Trecho selecionado>
__________________________________________________

Passado, presente e futuro de esperanças

Aos cinco anos, Pandora sabe muito bem o que é ter esperança. Desde filhote que ela segue os passos do tutor. Integrante de uma ninhada que vivia do lado de fora do restaurante onde o pai trabalhava, no Recife, a bichinha vivia esperando a comida que ele levava para a família de doguinhos durante seus intervalos.

"Quando ela ouvia a minha voz, já vinha e ficava no meu pé. E eu conversava sempre com ela. Dizia que quando saísse meu apartamento, levaria ela comigo".

Dito e feito. Desde então, e até o incidente no aeroporto, os dois nunca tinham se separado.

Bem mais magrinha (ela perdeu quase 8 quilos), com sinais de desnutrição e desidratação, após ter sido encontrada, Pandora seguiu para o Hospital Veterinário Dr. Hato, em Santo André, no ABC Paulista.

Escolhido por Reinaldo e pelo grupo de advogados, o hospital mantém a cachorrinha internada em um quarto, onde o garçom pode passar o tempo todo, inclusive dormir, com a filha canina.

__________________________________________________

Instruções a seguir> Transcreva o texto sobre a cadela Pandora de "Passado, presente e" a "no ABC Paulista.". Os itens constituem um material à parte, independente do texto.

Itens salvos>
__________________________________________________

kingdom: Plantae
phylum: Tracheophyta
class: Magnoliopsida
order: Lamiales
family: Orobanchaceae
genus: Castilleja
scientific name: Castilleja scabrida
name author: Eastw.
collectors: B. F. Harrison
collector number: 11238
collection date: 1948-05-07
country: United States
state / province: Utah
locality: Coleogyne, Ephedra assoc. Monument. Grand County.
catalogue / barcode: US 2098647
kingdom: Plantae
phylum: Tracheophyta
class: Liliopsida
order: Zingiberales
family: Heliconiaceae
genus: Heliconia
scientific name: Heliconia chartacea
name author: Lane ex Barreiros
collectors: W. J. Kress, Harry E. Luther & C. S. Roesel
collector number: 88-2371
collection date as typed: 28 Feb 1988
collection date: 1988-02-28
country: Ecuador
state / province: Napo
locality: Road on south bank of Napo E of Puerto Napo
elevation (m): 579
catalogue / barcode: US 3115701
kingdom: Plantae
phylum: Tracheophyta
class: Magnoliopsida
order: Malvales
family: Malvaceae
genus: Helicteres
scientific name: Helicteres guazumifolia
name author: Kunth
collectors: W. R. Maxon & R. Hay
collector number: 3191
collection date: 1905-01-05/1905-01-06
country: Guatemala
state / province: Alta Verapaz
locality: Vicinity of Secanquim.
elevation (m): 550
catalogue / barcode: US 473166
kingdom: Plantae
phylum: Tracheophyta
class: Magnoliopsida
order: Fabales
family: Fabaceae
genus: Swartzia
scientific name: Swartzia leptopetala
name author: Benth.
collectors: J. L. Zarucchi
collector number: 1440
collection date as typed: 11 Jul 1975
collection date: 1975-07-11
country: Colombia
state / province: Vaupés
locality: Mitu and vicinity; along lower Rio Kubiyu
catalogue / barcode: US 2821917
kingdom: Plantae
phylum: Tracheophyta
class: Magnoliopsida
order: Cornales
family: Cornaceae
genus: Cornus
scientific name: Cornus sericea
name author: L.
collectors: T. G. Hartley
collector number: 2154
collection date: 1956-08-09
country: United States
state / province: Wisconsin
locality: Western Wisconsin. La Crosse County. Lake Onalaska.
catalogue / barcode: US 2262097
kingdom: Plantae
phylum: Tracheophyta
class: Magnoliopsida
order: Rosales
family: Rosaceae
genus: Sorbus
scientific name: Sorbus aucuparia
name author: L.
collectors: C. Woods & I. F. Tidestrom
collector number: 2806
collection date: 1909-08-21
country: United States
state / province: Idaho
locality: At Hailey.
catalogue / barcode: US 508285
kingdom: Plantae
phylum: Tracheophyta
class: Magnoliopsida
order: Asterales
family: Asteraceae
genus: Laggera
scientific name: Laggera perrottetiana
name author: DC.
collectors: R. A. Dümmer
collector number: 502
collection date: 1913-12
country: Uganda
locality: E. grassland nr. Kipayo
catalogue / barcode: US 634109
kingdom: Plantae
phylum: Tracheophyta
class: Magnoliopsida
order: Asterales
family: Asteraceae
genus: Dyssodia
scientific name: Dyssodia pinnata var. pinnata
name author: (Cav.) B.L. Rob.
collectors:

__________________________________________________

Resposta da tarefa>
Passado, presente e futuro de esperanças

Aos cinco anos, Pandora sabe muito bem o que é ter esperança. Desde filhote que ela segue os passos do tutor. Integrante de uma ninhada que vivia do lado de fora do restaurante onde o pai trabalhava, no Recife, a bichinha vivia esperando a comida que ele levava para a família de doguinhos durante seus intervalos.

"Quando ela ouvia a minha voz, já vinha e ficava no meu pé. E eu conversava sempre com ela. Dizia que quando saísse meu apartamento, levaria ela comigo".

Dito e feito. Desde então, e até o incidente no aeroporto, os dois nunca tinham se separado.

Bem mais magrinha (ela perdeu quase 8 quilos), com sinais de desnutrição e desidratação, após ter sido encontrada, Pandora seguiu para o Hospital Veterinário Dr. Hato, em Santo André, no ABC Paulista.